During the COVID-19 pandemic in Singapore, Singapore implemented "circuit breaker" measures that banned people from meeting in public and at work. Ghib Ojisan uploaded a video titled "Singapore Semi-Lockdown Diary Day 0" on 7 April 2020, depicting crowded supermarkets and customers following social distancing of 1 m. Ghib Ojisan, who makes a living from the money generated from the ads YouTube runs on his videos, found a 30% to 40% decline in earnings in the several months before the "circuit breaker" measures. He did not receive any COVID-19 relief funds from Singapore since he works for himself and is a foreign national. Ghib Ojisan's YouTube channel was among the 10 channels that had the highest increase in Singaporean subscribers during the pandemic.
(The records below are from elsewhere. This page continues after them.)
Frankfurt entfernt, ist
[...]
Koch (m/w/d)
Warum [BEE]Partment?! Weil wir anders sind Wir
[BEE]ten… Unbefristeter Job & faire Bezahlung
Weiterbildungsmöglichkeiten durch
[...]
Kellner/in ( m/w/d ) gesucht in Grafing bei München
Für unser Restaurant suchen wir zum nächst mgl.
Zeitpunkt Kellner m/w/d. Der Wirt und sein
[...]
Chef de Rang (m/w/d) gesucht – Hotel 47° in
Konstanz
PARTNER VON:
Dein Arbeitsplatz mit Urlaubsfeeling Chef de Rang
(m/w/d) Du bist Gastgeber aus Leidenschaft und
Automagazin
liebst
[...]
During the pandemic, he made a video of his checking up on the health of his Bangladeshi friend, a migrant worker in Singapore whom he had first encountered in 2019. The duo had previously visited a Paya Lebar bazaar and eaten sushi together.
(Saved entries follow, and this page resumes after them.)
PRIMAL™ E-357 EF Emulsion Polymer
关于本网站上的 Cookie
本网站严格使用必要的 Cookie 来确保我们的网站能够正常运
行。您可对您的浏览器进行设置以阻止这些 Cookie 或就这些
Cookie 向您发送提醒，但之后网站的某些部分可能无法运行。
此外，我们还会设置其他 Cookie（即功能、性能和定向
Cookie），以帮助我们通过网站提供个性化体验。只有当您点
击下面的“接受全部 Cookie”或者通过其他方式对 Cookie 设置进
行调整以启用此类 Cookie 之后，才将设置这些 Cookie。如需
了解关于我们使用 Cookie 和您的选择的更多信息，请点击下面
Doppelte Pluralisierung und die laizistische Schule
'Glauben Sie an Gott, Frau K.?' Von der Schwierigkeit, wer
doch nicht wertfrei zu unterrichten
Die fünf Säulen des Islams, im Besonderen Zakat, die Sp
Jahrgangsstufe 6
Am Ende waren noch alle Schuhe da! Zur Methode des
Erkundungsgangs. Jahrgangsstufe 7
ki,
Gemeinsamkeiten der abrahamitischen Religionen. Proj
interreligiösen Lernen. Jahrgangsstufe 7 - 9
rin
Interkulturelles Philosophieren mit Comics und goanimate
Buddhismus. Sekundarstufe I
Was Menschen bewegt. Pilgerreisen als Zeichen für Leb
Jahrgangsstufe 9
Ghib Ojisan created a second YouTube channel focused on food as he enjoys eating. He started the website Nekkyo Singapore to share with Japanese readers what is like to visit or live in Singapore.

==Personal life==
Ghib Ojisan travelled to Singapore to make travel videos and met a Singaporean woman. Despite his tight budget and Singapore being a relatively expensive place for a backpacking style of travel, he remained in the country for two months to be with her. In 2019, Ghib Ojisan married the woman and they had two wedding ceremonies, one in Japan and one in Singapore. The couple chose to remain in Singapore. They lived with her parents for two years.

Around September 2020, Ghib Ojisan and his wife purchased a public housing flat with four bedrooms for about (US$). He began learning Mandarin Chinese with the assistance of his mother-in-law and Duolingo. He wanted to be able to converse with the Mandarin-speaking workers at the hawker centres who could not speak English, and he wanted to travel to mainland China and Taiwan to produce vlogs. In 2021, he applied for permanent residency in Singapore, and stated that he is in the midst of eventually taking up Singaporean citizenship. After having received the COVID-19 vaccine and a booster dose, Ghib Ojisan tested positive for COVID-19 in the days leading up to the 2022 Chinese New Year and quarantined in his home gym for seven days.